Texto de referencia.
El maestro en cortar jamón en Melilla, un musulmán inmigrante
El saharaui Mohamed es el mejor ‘jamonero’ de la ciudad autónoma. Vivió en las calles de Marruecos desde los ocho hasta los 11 años. Cruzó a España como si fuera el hijo de una melillense.
14 agosto, 2016 02:38Noticias relacionadas
Mohamed desliza con delicadeza sobre la pata de jamón la afilada mordedura de su cuchillo. Con esmero, va obteniendo lonchas tan finas como la seda, lustrosas, brillantes. Al cabo de unos segundos se detiene un instante, mira con deleite una de ellas y la posa a menos de un centímetro de su nariz. La observa, la olfatea… Pero no se la echa a la boca. “Es un muy buen jamón”, dice. “Con sólo verlo y olerlo lo sé. No me hace falta comerlo”.
Cualquier cortador de jamón español sucumbiría ante este manjar del cerdo y se echaría a la boca la loncha que ha cortado. Pero no Mohamed Hammoui, un musulmán saharaui de 26 años que cada día trabaja rodeado de patas de puerco en el restaurante La Posada, en Melilla. En la ciudad autónoma todo el mundo lo conoce por su destreza con el cuchillo. Es el número uno.
(VÍDEO: Fernando Ruso)
“Me llaman para que corte jamones en bodas, y al trabajo viene gente adrede para que le prepare yo su plato de jamón”, explica Mohamed, el mejor cortador de toda Melilla. Pero la biografía del chico no termina en esta anécdota. Su vida hasta llegar aquí ha transcurrido por los renglones de la adversidad.
Desde bien temprano la tragedia marcó la vida de Mohamed. El chico fue testigo de cómo su padre se electrocutaba cuando manipulaba unos cables cerca de un cubo con agua. El mayor de sus cinco hijos tenía sólo seis años. Desde entonces, tras enterrar a su progenitor, Mohamed le prometió una y mil veces a su madre que sacaría a la familia adelante. “Lucharé por ti, mamá”, le repetía una y mil veces.
“Después de la muerte de mi padre siempre le decía a mi madre que cualquier día me iría para ganarme la vida y tratar de mandarle algo de dinero con el que sobrevivir”, explica Mohamed. “Nunca me creyó, hasta que me fui sin avisar para no verla llorar”.
1.200 KILÓMETROS EN AUTOBÚS
Y aquel día llegó. Mohamed marchó del Sáhara a los ocho años. Un turista le dio diez euros a cambio de un réplica de un coche hecho con caña de palmera con sus propias manos. Con ese dinero, una mañana, cuando comenzaba a despertar el sol, se subió a un desvencijado autobús atiborrado de gente. Mohamed no sabía dónde iba. Sólo le importaba que lo llevara bien lejos. Al fin y al cabo, pensaba, cualquier lugar sería mejor que el desierto.

Consigna del ejercicio.
Copie literalmente el fragmento del texto sobre el cortador de jamón de Melilla que va desde "14 agosto, 2016" hasta "(VÍDEO: Fernando Ruso)", incluyendo estas últimas palabras.

Datos proporcionados.
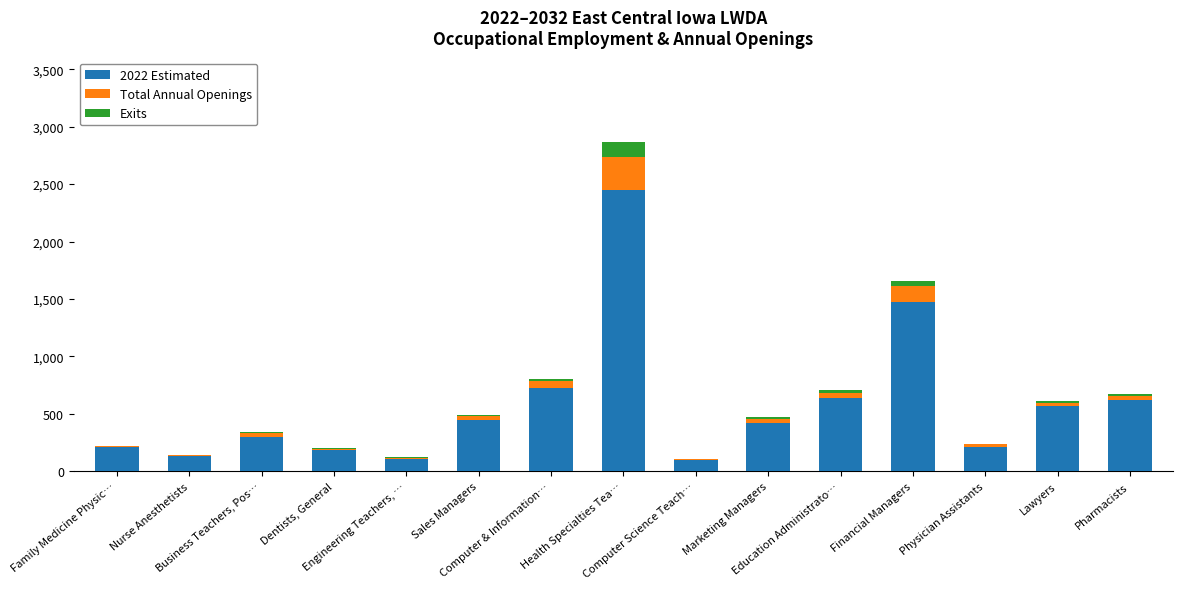

What is the highest value of the 2022 Estimated series?

2450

Respuesta del ejercicio.
14 agosto, 2016 02:38Noticias relacionadas
Mohamed desliza con delicadeza sobre la pata de jamón la afilada mordedura de su cuchillo. Con esmero, va obteniendo lonchas tan finas como la seda, lustrosas, brillantes. Al cabo de unos segundos se detiene un instante, mira con deleite una de ellas y la posa a menos de un centímetro de su nariz. La observa, la olfatea… Pero no se la echa a la boca. “Es un muy buen jamón”, dice. “Con sólo verlo y olerlo lo sé. No me hace falta comerlo”.
Cualquier cortador de jamón español sucumbiría ante este manjar del cerdo y se echaría a la boca la loncha que ha cortado. Pero no Mohamed Hammoui, un musulmán saharaui de 26 años que cada día trabaja rodeado de patas de puerco en el restaurante La Posada, en Melilla. En la ciudad autónoma todo el mundo lo conoce por su destreza con el cuchillo. Es el número uno.
(VÍDEO: Fernando Ruso)